The problem:
If a line of the material holds the string "logic", please copy it.

Material for this exercise:
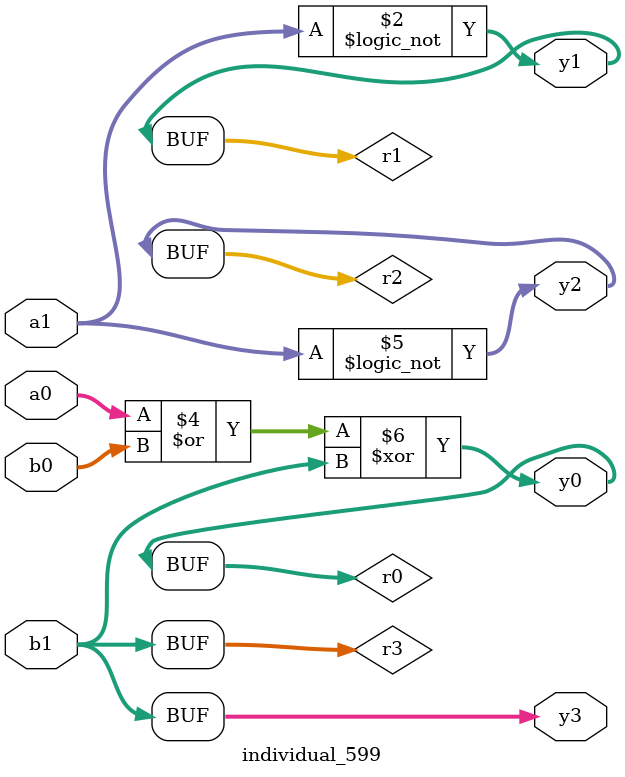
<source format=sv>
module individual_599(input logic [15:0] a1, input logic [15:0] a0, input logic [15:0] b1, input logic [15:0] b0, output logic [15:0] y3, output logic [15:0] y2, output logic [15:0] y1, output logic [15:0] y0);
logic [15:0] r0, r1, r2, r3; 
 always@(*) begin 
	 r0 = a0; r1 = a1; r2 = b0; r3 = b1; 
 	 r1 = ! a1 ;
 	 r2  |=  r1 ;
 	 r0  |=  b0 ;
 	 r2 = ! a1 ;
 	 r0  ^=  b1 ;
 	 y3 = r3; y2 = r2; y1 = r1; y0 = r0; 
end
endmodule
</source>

==

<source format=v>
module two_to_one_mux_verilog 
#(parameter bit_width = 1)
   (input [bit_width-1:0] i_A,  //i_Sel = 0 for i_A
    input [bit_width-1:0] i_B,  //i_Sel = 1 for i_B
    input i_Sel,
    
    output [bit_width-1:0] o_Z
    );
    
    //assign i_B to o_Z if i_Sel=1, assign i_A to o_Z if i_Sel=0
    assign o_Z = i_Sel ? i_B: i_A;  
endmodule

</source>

Task result:
module individual_599(input logic [15:0] a1, input logic [15:0] a0, input logic [15:0] b1, input logic [15:0] b0, output logic [15:0] y3, output logic [15:0] y2, output logic [15:0] y1, output logic [15:0] y0);
logic [15:0] r0, r1, r2, r3; 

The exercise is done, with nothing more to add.